A powerful examination of soulful journeys made to recover memory and recuperate stolen pasts in the face of unspeakable histories.
Survivors of the Armenian Genocide of 1915 took refuge across the globe. Traumatized by unspeakable brutalities, the idea of returning to their homeland was unthinkable. But decades later, some children and grandchildren have felt compelled to travel back, having heard stories of family wholeness in beloved homes and of cherished ancestral towns and villages once in Ottoman Armenia, today in the Republic of Turkey. Hoping to satisfy spiritual yearnings, this new generation called themselves pilgrims--and their journeys, pilgrimages.
Carel Bertram joined scores of these pilgrims on over a dozen pilgrimages, and amassed accounts from hundreds more who made these journeys. In telling their stories, A House in the Homeland documents how pilgrims encountered the ancestral house, village, or town as both real and metaphorical centerpieces of family history.
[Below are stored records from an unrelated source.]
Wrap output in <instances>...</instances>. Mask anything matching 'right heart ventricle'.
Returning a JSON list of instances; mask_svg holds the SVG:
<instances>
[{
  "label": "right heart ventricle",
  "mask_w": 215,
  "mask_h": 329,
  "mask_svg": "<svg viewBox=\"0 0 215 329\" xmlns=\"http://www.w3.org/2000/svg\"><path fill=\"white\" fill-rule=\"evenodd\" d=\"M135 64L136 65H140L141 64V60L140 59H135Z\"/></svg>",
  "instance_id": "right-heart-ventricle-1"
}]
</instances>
Bertram recounts the moving, restorative connections pilgrims made, and illuminates how the ancestral house, as a spiritual place, offers an opening to a wellspring of humanity in sites that might otherwise be defined solely by tragic loss.
As an exploration of the powerful links between memory and place, house and homeland, rupture and continuity, these Armenian stories reflect the resilience of diaspora in the face of the savage reaches of trauma, separation, and exile in ways that each of us, whatever our history, can recognize.